> _EXTRAIT_:
Crédit d'impôt monoparental (CIM) pour les années d'imposition 2009 à 2016 comprise

A partir de l'année d'imposition 2009, le crédit d'impôt monoparental (CIM) remplace l'abattement monoparental.

Pour les années d'imposition 2009 à 2016 comprise, le CIM :

  • est accordé, sur demande aux contribuables résidents et non-résidents assimilés, rangés en classe d’impôt 1a, à condition d’avoir dans leur ménage fiscal au moins un enfant qui déclenche la modération d’impôt pour enfant, soit sous forme de boni pour enfant versé par la Caisse pour l'Avenir des Enfants (CAE), soit sous forme d’aide financière de l’Etat pour les études supérieures versée par le le Centre de Documentation et d'Information sur l'Enseignement Supérieur (CEDIES), soit sous forme d’aide aux volontaires en vertu de la loi modifiée du 31 octobre 2007 sur le service volontaire des jeunes versée par le Service National de la Jeunesse (SNJ), soit sous forme de dégrèvement fiscal, versée et accordée, sur demande du contribuable, par l'Administration des contributions directes (ACD). Sont exclues du bénéfice du crédit d’impôt, les personnes mariées, qu’elles soient imposables collectivement ou non, les personnes qui se marient en cours d’année, les personnes liées par un contrat de partenariat, si elles demandent l’imposition collective, ainsi que les personnes rangées en classe d’impôt 2;
  • s’élève à 750 euros. Lorsque l’assujettissement à l’impôt n’a pas existé durant toute l’année, le crédit d’impôt se réduit à 62,5 euros par mois entier d’assujettissement. Le crédit d’impôt monoparental est restituable au contribuable dans la mesure où il dépasse la créance d’impôt;
  • est à diminuer de 50% du montant des allocations de toute nature dont bénéficie l’enfant, dans la mesure où elles dépassent respectivement le montant annuel de 1.920 euros ou le montant mensuel de 160 euros. Par allocations, il convient de comprendre les rentes alimentaires, le paiement des frais d'entretien, de garde, d'éducation et de formation professionnelle, etc. Les rentes-orphelins et les prestations familiales (allocations familiales, boni pour enfant, etc.) n'entrent pas en ligne de compte. Lorsque des parents supportent ensemble les frais d’entretien d’un ou de plusieurs enfants communs, le CIM est ramené à 0. En cas de pluralité d’enfants et d’allocations, le montant le plus faible des allocations par enfant sera pris en considération pour déterminer le cas échéant la réduction du crédit d’impôt;
  • est bonifié par l’intermédiaire de l’employeur ou de la caisse de pension aux salariés et retraités touchant des revenus provenant d'une occupation salariée ou résultant de pensions ou de rentes, si ces revenus sont passibles de la retenue à la source au titre de l’impôt sur le revenu sur la base d’une fiche de retenue d’impôt.

> _DONNÉES EXTRAITES_:
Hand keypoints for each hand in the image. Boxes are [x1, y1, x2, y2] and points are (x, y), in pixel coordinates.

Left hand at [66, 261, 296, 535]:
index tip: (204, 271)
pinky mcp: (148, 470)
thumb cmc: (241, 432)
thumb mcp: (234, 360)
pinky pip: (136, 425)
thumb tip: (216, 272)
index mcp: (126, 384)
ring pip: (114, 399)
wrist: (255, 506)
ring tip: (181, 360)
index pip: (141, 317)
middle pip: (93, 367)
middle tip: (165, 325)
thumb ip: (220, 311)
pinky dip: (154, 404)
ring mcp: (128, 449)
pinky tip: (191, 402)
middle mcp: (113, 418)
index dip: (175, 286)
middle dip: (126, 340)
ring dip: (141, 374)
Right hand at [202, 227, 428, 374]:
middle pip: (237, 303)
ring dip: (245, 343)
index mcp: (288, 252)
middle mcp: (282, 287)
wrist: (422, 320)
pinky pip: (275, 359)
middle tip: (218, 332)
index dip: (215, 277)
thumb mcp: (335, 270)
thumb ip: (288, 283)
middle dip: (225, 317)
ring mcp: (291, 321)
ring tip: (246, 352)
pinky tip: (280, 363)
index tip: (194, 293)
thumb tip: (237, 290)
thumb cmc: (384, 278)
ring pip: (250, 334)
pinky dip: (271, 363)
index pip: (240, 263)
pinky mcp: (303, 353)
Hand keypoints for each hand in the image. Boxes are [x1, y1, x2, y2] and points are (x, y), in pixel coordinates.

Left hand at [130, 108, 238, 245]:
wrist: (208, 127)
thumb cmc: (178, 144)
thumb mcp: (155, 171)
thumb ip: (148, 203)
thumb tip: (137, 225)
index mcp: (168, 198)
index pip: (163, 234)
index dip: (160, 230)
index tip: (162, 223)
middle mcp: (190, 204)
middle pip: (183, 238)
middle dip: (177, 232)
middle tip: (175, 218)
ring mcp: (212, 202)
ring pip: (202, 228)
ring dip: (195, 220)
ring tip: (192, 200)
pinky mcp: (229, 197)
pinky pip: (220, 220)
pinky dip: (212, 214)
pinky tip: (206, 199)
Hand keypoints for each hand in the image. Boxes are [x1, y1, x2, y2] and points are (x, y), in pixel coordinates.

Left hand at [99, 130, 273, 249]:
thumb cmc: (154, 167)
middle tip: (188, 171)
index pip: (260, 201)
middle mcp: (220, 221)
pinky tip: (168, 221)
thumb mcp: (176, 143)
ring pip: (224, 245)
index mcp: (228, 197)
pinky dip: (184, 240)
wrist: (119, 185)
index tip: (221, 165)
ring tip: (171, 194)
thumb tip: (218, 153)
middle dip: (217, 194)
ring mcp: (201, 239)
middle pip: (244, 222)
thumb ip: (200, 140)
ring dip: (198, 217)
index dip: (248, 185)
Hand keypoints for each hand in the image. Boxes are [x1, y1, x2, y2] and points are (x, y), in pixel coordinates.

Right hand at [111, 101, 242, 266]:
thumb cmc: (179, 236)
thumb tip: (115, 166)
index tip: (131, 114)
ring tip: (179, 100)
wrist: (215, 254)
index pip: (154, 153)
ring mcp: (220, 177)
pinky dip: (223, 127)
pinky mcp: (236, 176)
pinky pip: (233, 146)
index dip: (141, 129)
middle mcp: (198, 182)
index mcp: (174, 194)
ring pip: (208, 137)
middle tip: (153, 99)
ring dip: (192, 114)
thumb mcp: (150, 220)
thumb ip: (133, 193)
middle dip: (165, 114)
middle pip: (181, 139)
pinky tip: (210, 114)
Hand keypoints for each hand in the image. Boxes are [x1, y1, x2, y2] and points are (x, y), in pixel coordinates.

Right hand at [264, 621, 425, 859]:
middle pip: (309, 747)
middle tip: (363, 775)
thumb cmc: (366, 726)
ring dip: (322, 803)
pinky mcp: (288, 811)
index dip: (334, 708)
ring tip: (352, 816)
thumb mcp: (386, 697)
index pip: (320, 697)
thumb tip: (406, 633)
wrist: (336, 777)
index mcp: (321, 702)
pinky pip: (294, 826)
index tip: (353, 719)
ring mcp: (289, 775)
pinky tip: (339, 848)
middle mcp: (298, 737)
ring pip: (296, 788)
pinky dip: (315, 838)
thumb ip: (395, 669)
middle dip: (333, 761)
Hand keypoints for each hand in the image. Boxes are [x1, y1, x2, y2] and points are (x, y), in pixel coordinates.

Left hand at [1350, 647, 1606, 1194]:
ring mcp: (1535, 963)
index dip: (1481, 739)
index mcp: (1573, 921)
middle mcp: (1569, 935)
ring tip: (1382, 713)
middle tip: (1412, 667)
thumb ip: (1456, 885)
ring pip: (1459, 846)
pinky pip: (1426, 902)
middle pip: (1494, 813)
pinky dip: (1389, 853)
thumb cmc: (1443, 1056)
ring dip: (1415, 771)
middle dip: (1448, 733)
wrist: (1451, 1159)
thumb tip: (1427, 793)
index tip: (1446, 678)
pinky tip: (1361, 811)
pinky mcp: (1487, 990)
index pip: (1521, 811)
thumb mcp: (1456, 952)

> _CONSIGNE 1_:
(a) D'après l'extrait, quel dispositif le crédit d'impôt monoparental remplace-t-il à partir de l'année d'imposition 2009 ?
(b) Si l'assujettissement à l'impôt n'a pas couvert toute l'année, à combien le crédit se réduit-il par mois entier d'assujettissement ?
(c) À quel montant le CIM est-il ramené lorsque des parents supportent ensemble les frais d'entretien d'enfants communs ?
> _CONSIGNE 2_: Recopiez le passage de l'extrait situé entre « Crédit d'impôt monoparental (CIM) pour » et « remplace l'abattement monoparental. », ces deux bornes comprises.

> _RÉPONSE 1_:
(a) L'abattement monoparental.
(b) 62,5 euros.
(c) 0.

> _RÉPONSE 2_:
Crédit d'impôt monoparental (CIM) pour les années d'imposition 2009 à 2016 comprise

A partir de l'année d'imposition 2009, le crédit d'impôt monoparental (CIM) remplace l'abattement monoparental.